Oleh: Rania Fitri
(Internship Advokat Konstitusi)
Keberadaan sistem outsourcing atau alih daya dalam ketenagakerjaan di Indonesia terus menjadi problematika pasca dilegalkan melalui Undang-Undang Ketenagakerjaan No. 13 tahun 2003. Bagi pengusaha sistem outsourcing dipilih karena dianggap sebagai cara yang efektif untuk mengurangi biaya produksi sehingga perusahaan dapat memaksimalkan keuntungan melalui pemanfaatan pengeluaran biaya tunjangan pada karyawan yang disalurkan pada produksi perusahaan. Bagi buruh penerapan sistem ini banyak memberikan ketidakadilan. Legalisasi sistem outsourcing ini terus mendapatkan penolakan dari kalangan buruh/pekerja karena tidak menciptakan kepastian kerja berikut dengan perlindungan nya bagi pekerja/buruh khususnya ketentuan yang memperbolehkan buruh dikontrak dengan Perjanjian Kerja Waktu Tertentu (PKWT). Perjanjian kerja dan hubungan kerja outsourcing dengan PKWT dianggap tidak memenuhi prinsip keadilan karena dibuat tertulis dengan perjanjian baku, terbatasnya masa kerja, dan mudah di PHK ( I Nyoman Budhiarta : 2016).

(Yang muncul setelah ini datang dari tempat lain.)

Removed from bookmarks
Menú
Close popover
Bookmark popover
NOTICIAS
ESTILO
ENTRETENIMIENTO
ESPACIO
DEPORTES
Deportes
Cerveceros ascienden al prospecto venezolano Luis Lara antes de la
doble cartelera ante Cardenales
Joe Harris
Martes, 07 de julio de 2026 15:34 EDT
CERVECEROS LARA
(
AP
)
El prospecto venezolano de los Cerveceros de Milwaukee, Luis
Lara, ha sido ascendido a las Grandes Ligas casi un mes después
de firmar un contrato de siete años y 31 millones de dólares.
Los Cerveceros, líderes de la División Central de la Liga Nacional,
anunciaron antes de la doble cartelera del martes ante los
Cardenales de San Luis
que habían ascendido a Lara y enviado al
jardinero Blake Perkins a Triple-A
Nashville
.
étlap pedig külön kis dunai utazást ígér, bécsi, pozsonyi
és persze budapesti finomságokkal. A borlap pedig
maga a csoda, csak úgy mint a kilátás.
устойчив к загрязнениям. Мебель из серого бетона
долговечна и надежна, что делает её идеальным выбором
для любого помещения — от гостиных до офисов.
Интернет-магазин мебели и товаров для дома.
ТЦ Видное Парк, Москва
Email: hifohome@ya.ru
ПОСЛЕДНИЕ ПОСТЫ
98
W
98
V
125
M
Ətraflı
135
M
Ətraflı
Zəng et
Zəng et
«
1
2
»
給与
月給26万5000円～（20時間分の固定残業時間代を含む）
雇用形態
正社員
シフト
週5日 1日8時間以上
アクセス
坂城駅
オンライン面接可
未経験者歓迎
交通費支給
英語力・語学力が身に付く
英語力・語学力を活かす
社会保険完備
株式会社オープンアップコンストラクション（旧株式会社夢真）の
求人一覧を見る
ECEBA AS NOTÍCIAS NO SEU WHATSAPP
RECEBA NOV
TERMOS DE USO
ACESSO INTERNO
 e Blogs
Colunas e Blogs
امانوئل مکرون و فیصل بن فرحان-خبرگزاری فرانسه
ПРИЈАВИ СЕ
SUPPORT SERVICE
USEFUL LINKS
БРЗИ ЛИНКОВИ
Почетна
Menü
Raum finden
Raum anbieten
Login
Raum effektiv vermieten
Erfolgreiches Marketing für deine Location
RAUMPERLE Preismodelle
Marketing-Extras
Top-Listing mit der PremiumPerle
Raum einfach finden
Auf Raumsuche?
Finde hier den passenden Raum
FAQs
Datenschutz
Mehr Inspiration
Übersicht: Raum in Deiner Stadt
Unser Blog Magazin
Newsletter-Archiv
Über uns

Pengaturan sistem outsourcing menjadi ketentuan yang ikut diubah dalam Undang-Undang No. 11 tahun 2020 tentang Cipta Kerja. Pengaturan dalam undang-undang ini juga mensyaratkan adanya peraturan pemerintah untuk mengatur mengenai perlindungan pekerja yang menjadi tanggung jawab perusahaan outsourcing . Peraturan pemerintah yang dimaksud telah selesai dan disahkan, yaitu Peraturan Pemerintah No. 35 Tahun 2021 tentang Perjanjian Kerja Waktu Tertentu, Alih Daya, Waktu Kerja, Waktu Istirahat, dan Pemutusan Hubungan Kerja.